Forward-Looking Statements
Statements in this press release may be forward-looking statements within the meaning of the
Private Securities Litigation Reform Act of 1995. These statements are based on current
expectations, estimates and projections about the companys business based, in part, on
assumptions made by management. These statements are not guarantees of future performance and
involve risks, uncertainties and assumptions that are difficult to predict. Therefore, actual
outcomes and results may, and probably will, differ materially from what is expressed or forecasted
in such forward-looking statements due to numerous factors, including those described above and
those risks discussed from time to time in the companys filings with the Securities and Exchange
Commission, including Factors That May Affect Future Results of Operations included in the Form
10-K for the year ended December 31, 2004 and Managements Discussion and Analysis of Financial
Condition and Results of Operations in the Form 10-K for the year ended December 31, 2004 and the
Form 10-Q for the quarter ended September 30, 2005. In addition, general industry and market
conditions and growth rates and general economic conditions could affect such statements.
Furthermore, there is the risk that this offer may not be accepted by The Coast Distribution System
or, if accepted, the transaction will not be consummated. Any forward-looking statements speak only
as of the date on which they are made, and the company does not undertake any obligation to update
any forward-looking statement to reflect events or circumstances after the date of this release.
Additional Information
Investors and security holders are urged to read the disclosure documents regarding the
proposed merger as they become available because they will contain important information. Investors
and security holders will be able to obtain a free copy of any such disclosure documents as they
become available, as well as other filings containing information about Bell Industries and The
Coast Distribution System, without charge, at the SECs internet site (http://www.sec.gov). Copies
of the disclosure documents and the filings with the SEC that will be incorporated by reference in
such disclosure documents can also be obtained without charge, as they become available, by
directing a request to PondelWilkinson Inc., as information agent for Bell Industries, Inc. at 1880
Century Park East, Suite 700, Los Angeles, CA 90067, telephone:
310-279-5980, e-mail address: investor@pondel.com.
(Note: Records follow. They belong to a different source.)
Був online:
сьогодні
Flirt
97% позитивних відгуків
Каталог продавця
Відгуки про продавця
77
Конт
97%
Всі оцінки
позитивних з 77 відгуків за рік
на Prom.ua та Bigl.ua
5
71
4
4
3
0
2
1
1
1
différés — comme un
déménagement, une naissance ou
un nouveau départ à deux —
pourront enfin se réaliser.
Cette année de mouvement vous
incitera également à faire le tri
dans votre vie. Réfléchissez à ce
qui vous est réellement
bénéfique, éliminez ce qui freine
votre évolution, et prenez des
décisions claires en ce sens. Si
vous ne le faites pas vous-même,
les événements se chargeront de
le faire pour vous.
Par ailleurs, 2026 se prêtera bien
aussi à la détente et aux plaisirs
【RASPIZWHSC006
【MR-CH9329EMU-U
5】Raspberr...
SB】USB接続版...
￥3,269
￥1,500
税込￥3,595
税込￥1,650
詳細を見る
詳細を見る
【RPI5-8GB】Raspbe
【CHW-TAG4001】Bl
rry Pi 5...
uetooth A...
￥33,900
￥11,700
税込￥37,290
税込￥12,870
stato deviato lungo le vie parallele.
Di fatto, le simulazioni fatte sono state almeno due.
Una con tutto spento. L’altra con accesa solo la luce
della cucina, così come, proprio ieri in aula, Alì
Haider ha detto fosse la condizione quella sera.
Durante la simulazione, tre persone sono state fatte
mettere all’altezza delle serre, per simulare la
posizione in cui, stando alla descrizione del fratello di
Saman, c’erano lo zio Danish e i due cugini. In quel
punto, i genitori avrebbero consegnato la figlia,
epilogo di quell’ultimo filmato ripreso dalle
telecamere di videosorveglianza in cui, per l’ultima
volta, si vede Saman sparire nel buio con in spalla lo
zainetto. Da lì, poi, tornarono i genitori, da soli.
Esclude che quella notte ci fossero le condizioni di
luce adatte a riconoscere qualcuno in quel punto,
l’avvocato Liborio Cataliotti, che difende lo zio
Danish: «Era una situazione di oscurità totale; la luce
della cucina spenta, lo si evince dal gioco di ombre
The directors and executive officers of Bell Industries may be deemed to be participants in
the solicitation of proxies from The Coast Distributions Systems shareholders in respect of the
proposed merger. Information regarding the directors and executive officers of Bell Industries is
currently available in its proxy statement filed with the SEC by Bell Industries on April 22, 2005.
Other information regarding the participants in such proxy solicitation and a description of their
direct and indirect interests, by security holdings or otherwise, will be contained in any
disclosure documents and any other relevant materials that will be filed by Bell Industries with
the SEC as they become available.
Any information concerning The Coast Distribution System contained in this document has been
taken from, or is based upon, publicly available information. Although Bell Industries does not
have any information that would indicate that the information contained in this document that has
been taken from such documents is inaccurate or incomplete, Bell Industries does not take any
responsibility for the accuracy or completeness of such information.